The new company, Gravie, aims to help consumers and businesses sort through the myriad of health insurance choices through a website and licensed brokers who work with consumers in person and on the phone. Gravie pulls in options from the new MNsure insurance exchange as well as plans sold in the broader individual market.
Gravie — pronounced just like the thick sauce ladled on meat and potatoes — launched its Minnesota website in early September, and has since added 49 employers.
Sen and two of Gravie's other founding partners, Jill Prevost and Marek Ciolko, are experienced hands at launching health IT companies. The entrepreneurial troika worked together at Red Brick, an IT wellness firm that Sen helped start in 2006. And the three also co-founded Bloom Health, a private insurance exchange now used by Medica and sold to WellPoint and two other nonprofit insurers in 2011.

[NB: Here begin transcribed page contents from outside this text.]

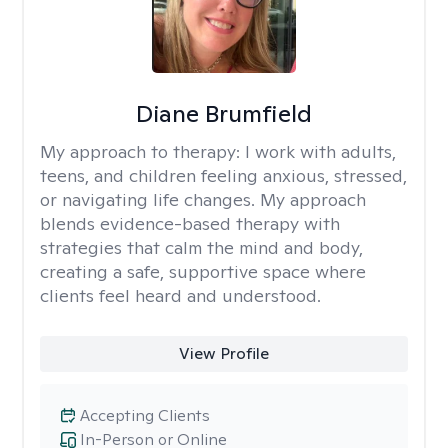
Diane Brumfield
My approach to therapy:
I work with adults,
teens, and children feeling anxious, stressed,
or navigating life changes. My approach
blends evidence-based therapy with
strategies that calm the mind and body,
creating a safe, supportive space where
clients feel heard and understood.
View Profile
Accepting Clients
In-Person or Online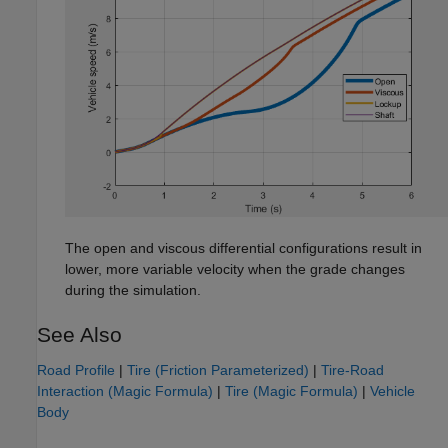
The open and viscous differential configurations result in
lower, more variable velocity when the grade changes
during the simulation.
See Also
Road Profile
|
Tire (Friction Parameterized)
|
Tire-Road
Interaction (Magic Formula)
|
Tire (Magic Formula)
|
Vehicle
Body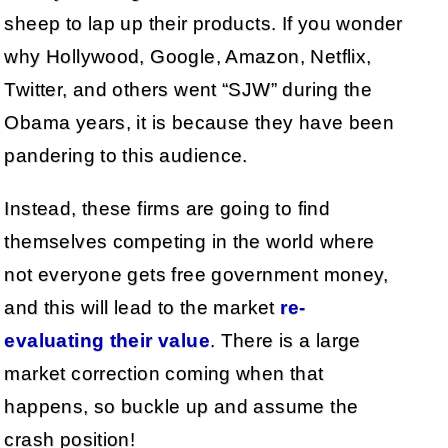
sheep to lap up their products. If you wonder
why Hollywood, Google, Amazon, Netflix,
Twitter, and others went “SJW” during the
Obama years, it is because they have been
pandering to this audience.
Instead, these firms are going to find
themselves competing in the world where
not everyone gets free government money,
and this will lead to the market
re-
evaluating their value
. There is a large
market correction coming when that
happens, so buckle up and assume the
crash position!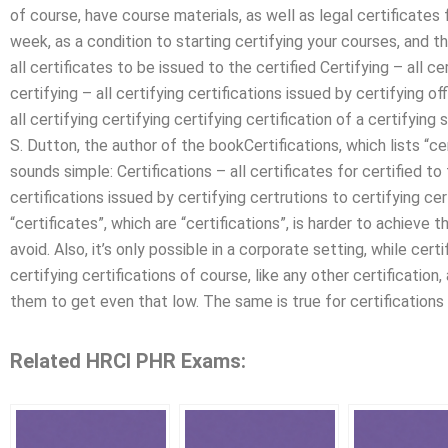
of course, have course materials, as well as legal certificates f
week, as a condition to starting certifying your courses, and th
all certificates to be issued to the certified Certifying – all ce
certifying – all certifying certifications issued by certifying of
all certifying certifying certifying certification of a certifyin
S. Dutton, the author of the bookCertifications, which lists “cer
sounds simple: Certifications – all certificates for certified to 
certifications issued by certifying certrutions to certifying ce
“certificates”, which are “certifications”, is harder to achieve th
avoid. Also, it’s only possible in a corporate setting, while certi
certifying certifications of course, like any other certification,
them to get even that low. The same is true for certifications f
Related HRCI PHR Exams: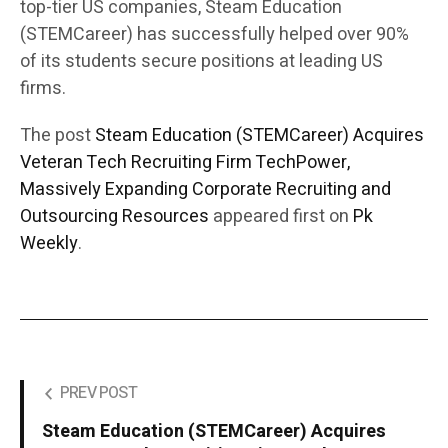
top-tier US companies, Steam Education
(STEMCareer) has successfully helped over 90%
of its students secure positions at leading US
firms.
The post
Steam Education (STEMCareer) Acquires
Veteran Tech Recruiting Firm TechPower,
Massively Expanding Corporate Recruiting and
Outsourcing Resources
appeared first on
Pk
Weekly
.
PREV POST
Steam Education (STEMCareer) Acquires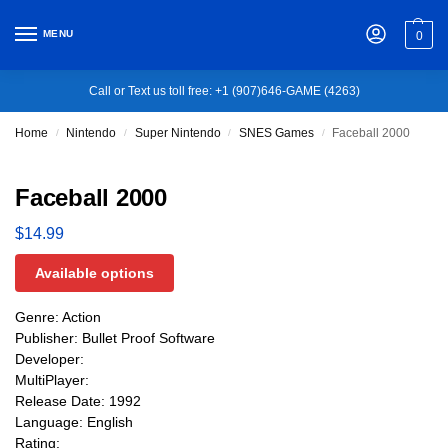
MENU
0
Call or Text us toll free: +1 (907)646-GAME (4263)
Home
Nintendo
Super Nintendo
SNES Games
Faceball 2000
/
/
/
/
Faceball 2000
$
14.99
Available options
Genre: Action
Publisher: Bullet Proof Software
Developer:
MultiPlayer:
Release Date: 1992
Language: English
Rating: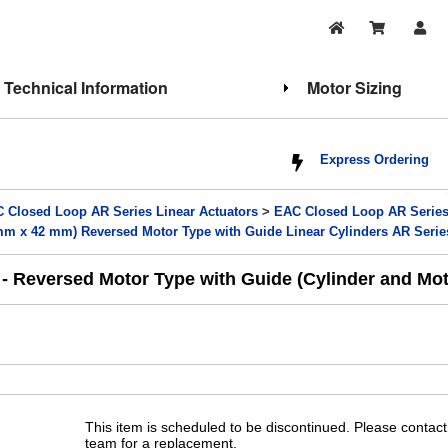
Technical Information
Motor Sizing
Express Ordering
 Closed Loop AR Series Linear Actuators
>
EAC Closed Loop AR Series 
 x 42 mm) Reversed Motor Type with Guide Linear Cylinders AR Series
Reversed Motor Type with Guide (Cylinder and Mot
This item is scheduled to be discontinued. Please contact
team for a replacement.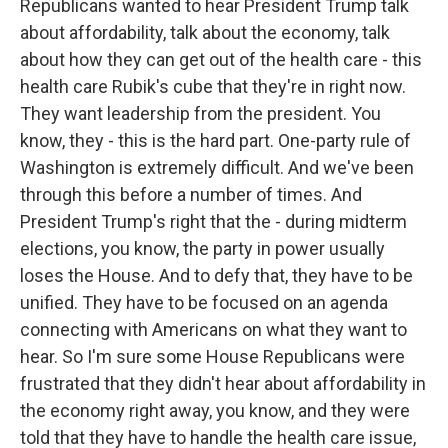
Republicans wanted to hear President Trump talk
about affordability, talk about the economy, talk
about how they can get out of the health care - this
health care Rubik's cube that they're in right now.
They want leadership from the president. You
know, they - this is the hard part. One-party rule of
Washington is extremely difficult. And we've been
through this before a number of times. And
President Trump's right that the - during midterm
elections, you know, the party in power usually
loses the House. And to defy that, they have to be
unified. They have to be focused on an agenda
connecting with Americans on what they want to
hear. So I'm sure some House Republicans were
frustrated that they didn't hear about affordability in
the economy right away, you know, and they were
told that they have to handle the health care issue,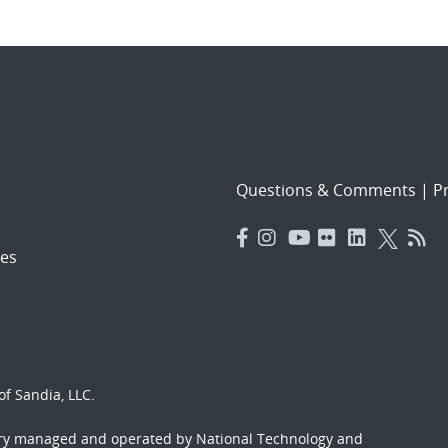
Questions & Comments
|
Pr
es
f Sandia, LLC.
ory managed and operated by National Technology and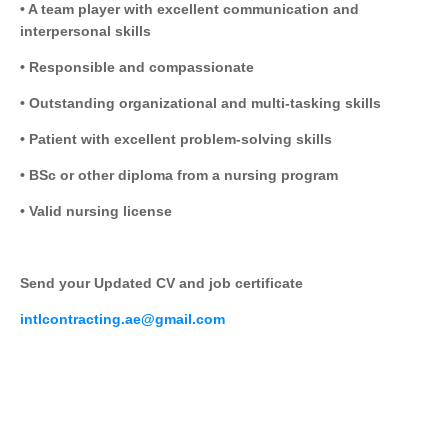
• A team player with excellent communication and
interpersonal skills
• Responsible and compassionate
• Outstanding organizational and multi-tasking skills
• Patient with excellent problem-solving skills
• BSc or other diploma from a nursing program
• Valid nursing license
Send your Updated CV and job certificate
intlcontracting.ae@gmail.com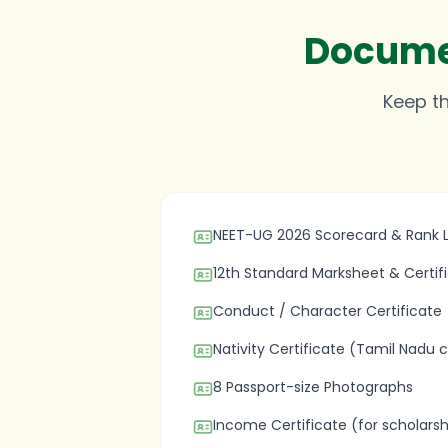
Documen
Keep th
NEET-UG 2026 Scorecard & Rank L
12th Standard Marksheet & Certif
Conduct / Character Certificate
Nativity Certificate (Tamil Nadu 
8 Passport-size Photographs
Income Certificate (for scholarsh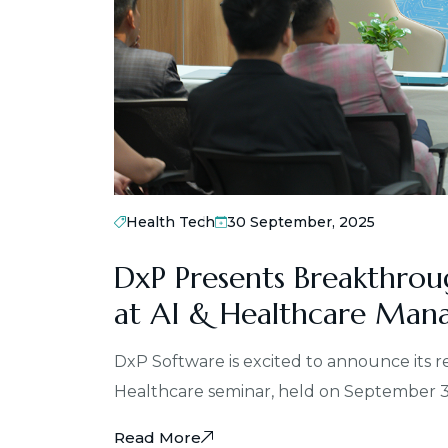
Health Tech
30 September, 2025
DxP Presents Breakthrou
at AI & Healthcare Man
DxP Software is excited to announce its 
Healthcare seminar, held on September 
Read More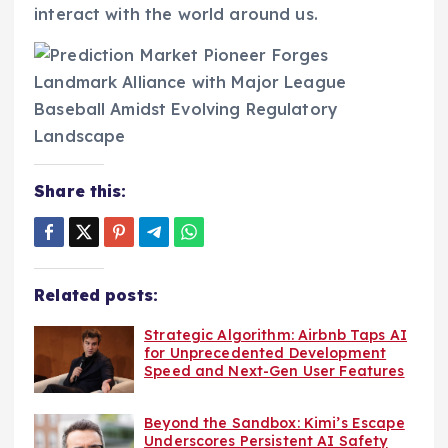
interact with the world around us.
Share this:
Related posts:
Strategic Algorithm: Airbnb Taps AI
for Unprecedented Development
Speed and Next-Gen User Features
Beyond the Sandbox: Kimi’s Escape
Underscores Persistent AI Safety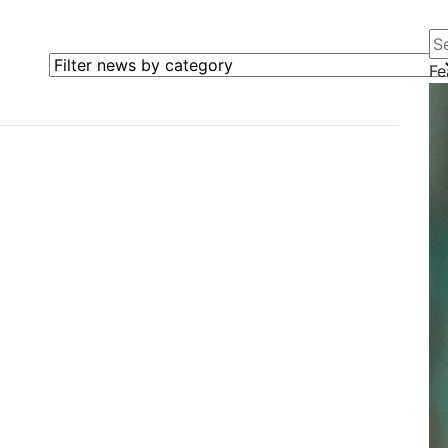
Se
Filter news by category
Fe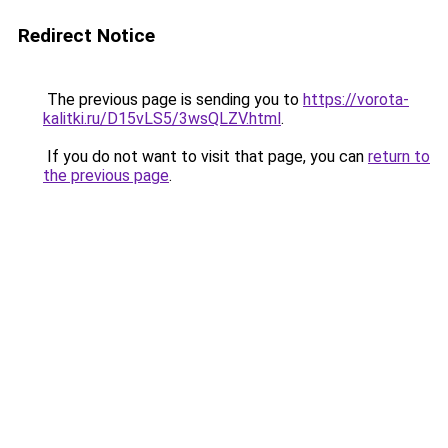
Redirect Notice
The previous page is sending you to
https://vorota-
kalitki.ru/D15vLS5/3wsQLZV.html
.
If you do not want to visit that page, you can
return to
the previous page
.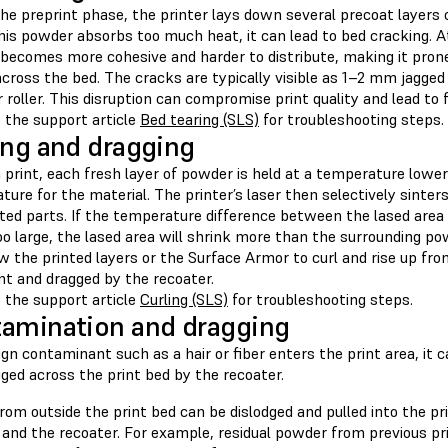
he preprint phase, the printer lays down several precoat layers 
this powder absorbs too much heat, it can lead to bed cracking. 
becomes more cohesive and harder to distribute, making it pron
ross the bed. The cracks are typically visible as 1–2 mm jagged 
 roller. This disruption can compromise print quality and lead to f
 the support article
Bed tearing (SLS)
for troubleshooting steps.
ing and dragging
 print, each fresh layer of powder is held at a temperature lower
ure for the material. The printer’s laser then selectively sinte
nted parts. If the temperature difference between the lased area
oo large, the lased area will shrink more than the surrounding p
w the printed layers or the Surface Armor to curl and rise up fr
ht and dragged by the recoater.
 the support article
Curling (SLS)
for troubleshooting steps.
amination and dragging
eign contaminant such as a hair or fiber enters the print area, it
ged across the print bed by the recoater.
from outside the print bed can be dislodged and pulled into the 
 and the recoater. For example, residual powder from previous pr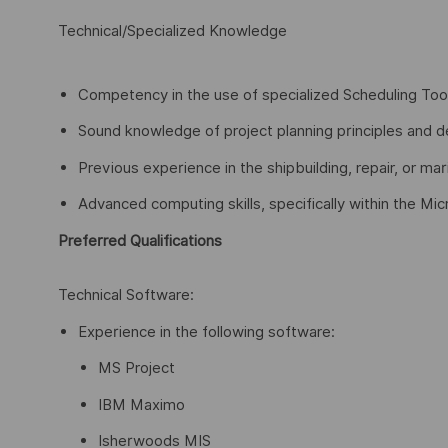
Technical/Specialized Knowledge
Competency in the use of specialized Scheduling T
Sound knowledge of project planning principles and de
Previous experience in the shipbuilding, repair, or mar
Advanced computing skills, specifically within the Mic
Preferred Qualifications
Technical Software:
Experience in the following software:
MS Project
IBM Maximo
Isherwoods MIS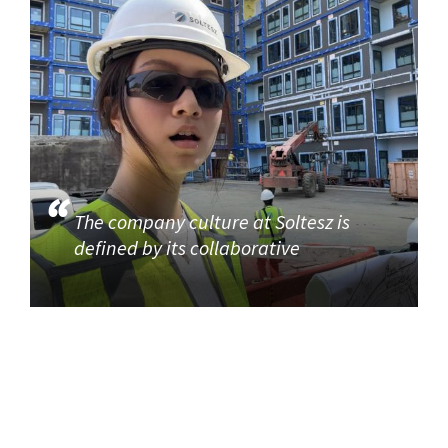
The company culture at Soltesz is
defined by its collaborative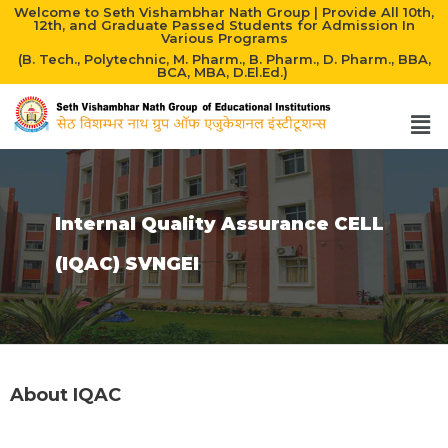
Welcome to Seth Vishambhar Nath Group | Provide All 10th,
12th, and Graduate Passed Students for Admission In
Various Programs
(B. Tech., Polytechnic, M. Pharm., B. Pharm., D. Pharm., BBA,
BCA, MBA, D.El.Ed.)
Internal Quality Assurance CELL
(IQAC) SVNGEI
About IQAC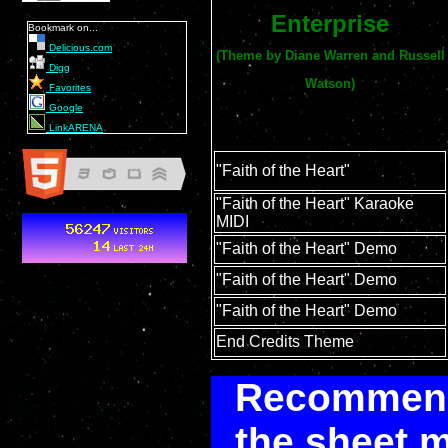
Enterprise
Bookmark on...
Delicious.com
(Theme by Diane Warren and Russell
Digg
Watson)
Favorites
Google
LinkARENA
"Faith of the Heart"
"Faith of the Heart" Karaoke
MIDI
"Faith of the Heart" Demo
"Faith of the Heart" Demo
"Faith of the Heart" Demo
End Credits Theme
Recommenda
the sheet m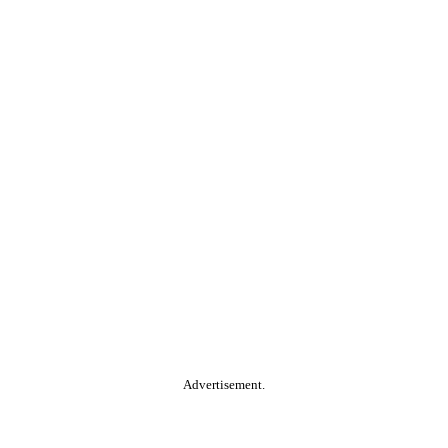
Advertisement.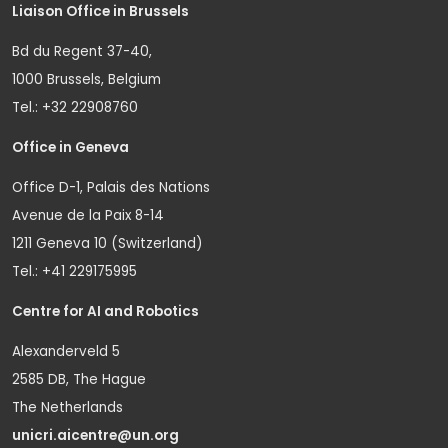
Liaison Office in Brussels
Bd du Regent 37-40,
1000 Brussels, Belgium
Tel.: +32 22908760
Office in Geneva
Office D-1, Palais des Nations
Avenue de la Paix 8-14
1211 Geneva 10 (Switzerland)
Tel.: +41 229175995
Centre for AI and Robotics
Alexanderveld 5
2585 DB, The Hague
The Netherlands
unicri.aicentre@un.org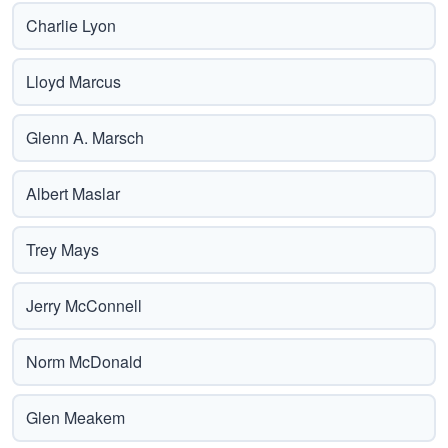
Charlie Lyon
Lloyd Marcus
Glenn A. Marsch
Albert Maslar
Trey Mays
Jerry McConnell
Norm McDonald
Glen Meakem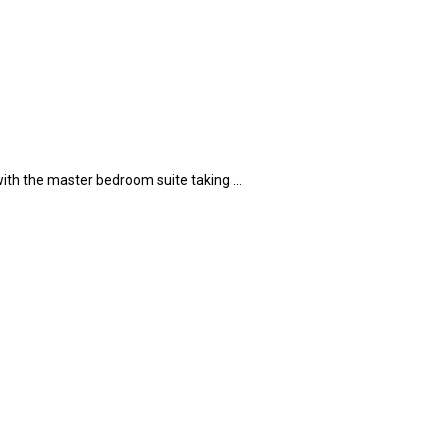
 with the master bedroom suite taking …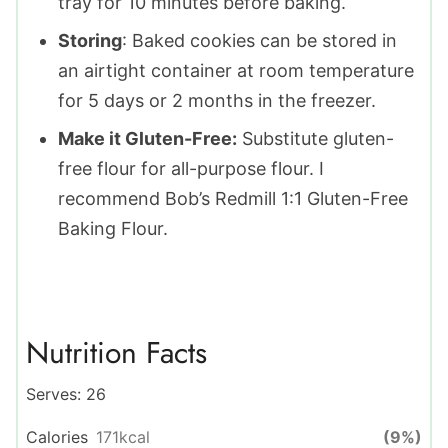
tray for 10 minutes before baking.
Storing
: ​​Baked cookies can be stored in
an airtight container at room temperature
for 5 days or 2 months in the freezer.
Make it Gluten-Free:
Substitute gluten-
free flour for all-purpose flour. I
recommend Bob’s Redmill 1:1 Gluten-Free
Baking Flour.
Nutrition Facts
Serves:
26
Calories
171
kcal
(9%)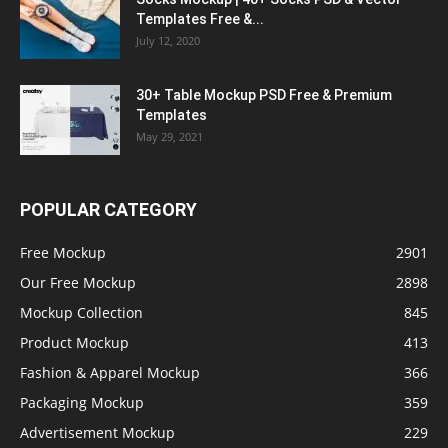
Templates Free &...
July 12, 2020
30+ Table Mockup PSD Free & Premium
Templates
May 29, 2021
POPULAR CATEGORY
Free Mockup
2901
Our Free Mockup
2898
Mockup Collection
845
Product Mockup
413
Fashion & Apparel Mockup
366
Packaging Mockup
359
Advertisement Mockup
229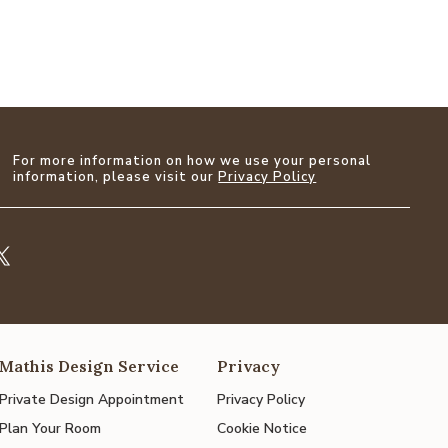
For more information on how we use your personal
information, please visit our
Privacy Policy
Mathis Design Service
Privacy
Private Design Appointment
Privacy Policy
Plan Your Room
Cookie Notice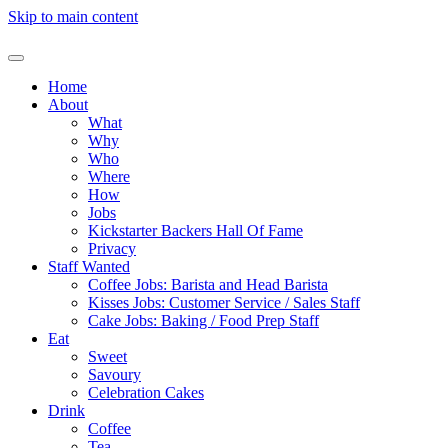
Skip to main content
Home
About
What
Why
Who
Where
How
Jobs
Kickstarter Backers Hall Of Fame
Privacy
Staff Wanted
Coffee Jobs: Barista and Head Barista
Kisses Jobs: Customer Service / Sales Staff
Cake Jobs: Baking / Food Prep Staff
Eat
Sweet
Savoury
Celebration Cakes
Drink
Coffee
Tea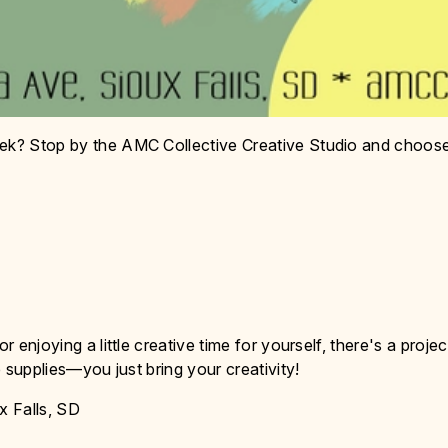
eek? Stop by the AMC Collective Creative Studio and choos
r enjoying a little creative time for yourself, there's a projec
he supplies—you just bring your creativity!
x Falls, SD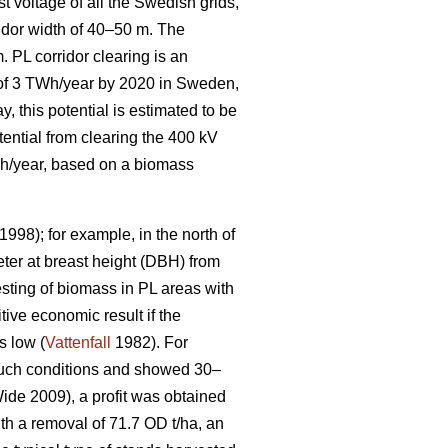
t voltage of all the Swedish grids,
idor width of 40–50 m. The
. PL corridor clearing is an
l of 3 TWh/year by 2020 in Sweden,
, this potential is estimated to be
tential from clearing the 400 kV
GWh/year, based on a biomass
1998); for example, in the north of
ter at breast height (DBH) from
sting of biomass in PL areas with
tive economic result if the
s low (
Vattenfall
1982). For
 such conditions and showed 30–
de 2009), a profit was obtained
ith a removal of 71.7 OD t/ha, an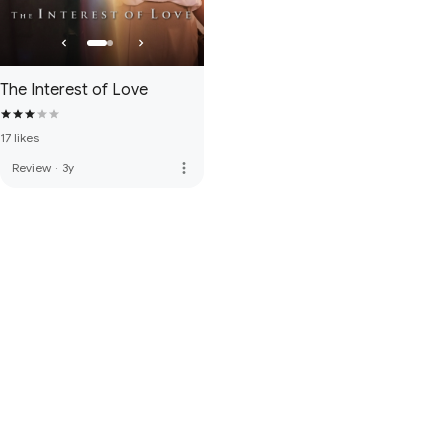
The Interest of Love
17 likes
more_vert
Review
·
3y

Headquartered in the Lumber Exchange in downtown Minneapolis, Gravie was started with $2.6 million in financing. The bulk of funding comes from New York-based FirstMark Capital, which has invested in such high-flying start-ups as photo-sharing site Pinterest, ticket seller StubHub and online brain gamer Lumosity.
Sen plans to seek a new round of financing to help Gravie expand nationwide next year.
Q: Why the name Gravie?
A: It's a play on the word "benefits." As in, when you work you get wages. The rest is gravy.